In a letter sent to with-profits insurers, the FSA has reinforced the need for firms to ensure that they treat policyholders fairly.
The letter follows reviews of two aspects of the management of with-profits funds which revealed varying standards of governance of funds.
The FSA carried out two thematic reviews this year looking at with-profits. The first looked at how firms provide independent input into their management of with-profits funds to ensure that policyholder interests are considered - it found a number of issues:
- Some firms' arrangements for independent input did not involve consideration of wider issues that could affect whether policyholders are treated fairly.
- Firms need to identify and manage any conflicts of interest in the way that the firm uses independent reviewers to look at the firm's management of with-profits funds.
- Firms did not always provide timely information to those responsible for the independent review of the management of funds.
Sarah Wilson, FSA sector leader for insurance, said: "Since the FSA's introduction of new rules for with-profits funds in 2004 / 05, we have been monitoring individual firms' compliance with the rules.

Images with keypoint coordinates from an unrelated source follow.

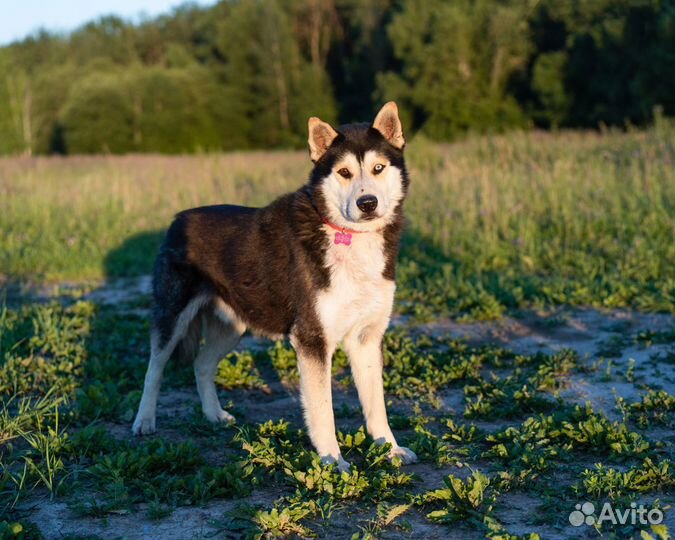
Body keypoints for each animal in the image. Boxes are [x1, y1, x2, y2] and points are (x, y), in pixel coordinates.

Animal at [132, 103, 418, 470]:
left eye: (378, 168)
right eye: (344, 172)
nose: (367, 203)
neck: (348, 237)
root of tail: (179, 218)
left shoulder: (366, 338)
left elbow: (376, 406)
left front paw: (389, 448)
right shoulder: (312, 340)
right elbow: (323, 412)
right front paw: (332, 461)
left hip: (233, 326)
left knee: (201, 365)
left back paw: (214, 415)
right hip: (173, 317)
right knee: (154, 369)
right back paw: (144, 421)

The mixed picture shown in the reviews of two key areas is of concern. Some firms are not doing enough to provide independent input into the management of with-profits funds or are not devoting enough attention to running off closed funds.
"Senior management need to review our findings against their approach to managing their firm's with-profits funds and take prompt action to address any shortcomings. We will continue to assess firms on these issues and will take action where we find that customers are not being treated fairly."
The FSA's thematic work was carried out earlier this year. The review of independent input looked at 40 of the largest with-profits firms. The review of closed funds looked at 13 funds that closed to new business before the introduction of the FSA's rules.